- Russian: Бумажный солдат
- Directed by: Aleksey German Jr.
- Written by: Vladimir Arkusha; Aleksey German Jr.; Julia Glezarova;
- Produced by: Sergey Shumakov; Artem Vasilyev;
- Starring: Merab Ninidze; Chulpan Khamatova; Anastasiya Shevelyova; Aleksandr Glebov; Ruslan Ibragimov;
- Cinematography: Maksim Drozdov; Alisher Khamidkhodzhaev;
- Music by: Aleksey Rybnikov
- Release date: 2008;
- Country: Russia
- Language: Russian

= Paper Soldier =

Paper Soldier (Бумажный солдат) is a 2008 Russian drama film directed by Aleksey German Jr. For his film, German received the Silver Lion and Golden Osella for Best Cinematography from the 65th Venice International Film Festival.

== Plot ==
The film tells about the doctor Daniil Pokrovsky, who is preparing the squad of the first cosmonauts for spacewalk.

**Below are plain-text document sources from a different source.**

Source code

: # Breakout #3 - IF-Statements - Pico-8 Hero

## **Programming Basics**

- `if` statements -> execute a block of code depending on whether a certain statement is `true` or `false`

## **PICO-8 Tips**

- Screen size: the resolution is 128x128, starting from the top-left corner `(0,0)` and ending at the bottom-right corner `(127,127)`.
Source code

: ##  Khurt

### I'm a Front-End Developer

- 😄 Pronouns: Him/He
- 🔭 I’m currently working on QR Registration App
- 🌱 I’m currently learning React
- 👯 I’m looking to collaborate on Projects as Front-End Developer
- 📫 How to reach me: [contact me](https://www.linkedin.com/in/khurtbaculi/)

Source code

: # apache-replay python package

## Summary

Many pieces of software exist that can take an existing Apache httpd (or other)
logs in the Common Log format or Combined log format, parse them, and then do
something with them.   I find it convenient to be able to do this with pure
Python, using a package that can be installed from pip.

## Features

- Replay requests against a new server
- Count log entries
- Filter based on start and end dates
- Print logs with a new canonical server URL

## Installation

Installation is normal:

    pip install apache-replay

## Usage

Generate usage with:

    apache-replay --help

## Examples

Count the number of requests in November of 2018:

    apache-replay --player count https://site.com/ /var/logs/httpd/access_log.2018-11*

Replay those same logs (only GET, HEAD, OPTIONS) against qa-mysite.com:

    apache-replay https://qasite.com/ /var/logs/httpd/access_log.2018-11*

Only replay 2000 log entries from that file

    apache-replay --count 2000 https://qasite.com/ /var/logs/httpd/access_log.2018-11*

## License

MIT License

The title is a reference to a Russian song about a soldier who bravely steps into a fire, unaware that he's actually just a toy made of paper.

== Cast ==
- Merab Ninidze as Doctor Daniil Pokrovsky
- Chulpan Khamatova as Nina, Daniil's Wife
- Anastasiya Shevelyova as Vera
- Aleksandr Glebov as David
- Ruslan Ibragimov as Adrian Nikolayev
- Fyodor Lavrov as German Titov
- Polina Filonenko as Misha's Friend
- Valentin Kuznetsov as Yuri Gagarin
- Kirill Ulyanov as Garik
- Ramil Salakhutdinov as Misha
==Reception==
Slant Magazine said that the film "harkens back to Russian cinema of the ’60s" and gave it 3.5 of 4 stars. The review called Merab Ninidze's performance (as Doctor Daniil Pokrovsky) "mesmerizing" and the cinematography "exquisite" in a "tightly paced drama."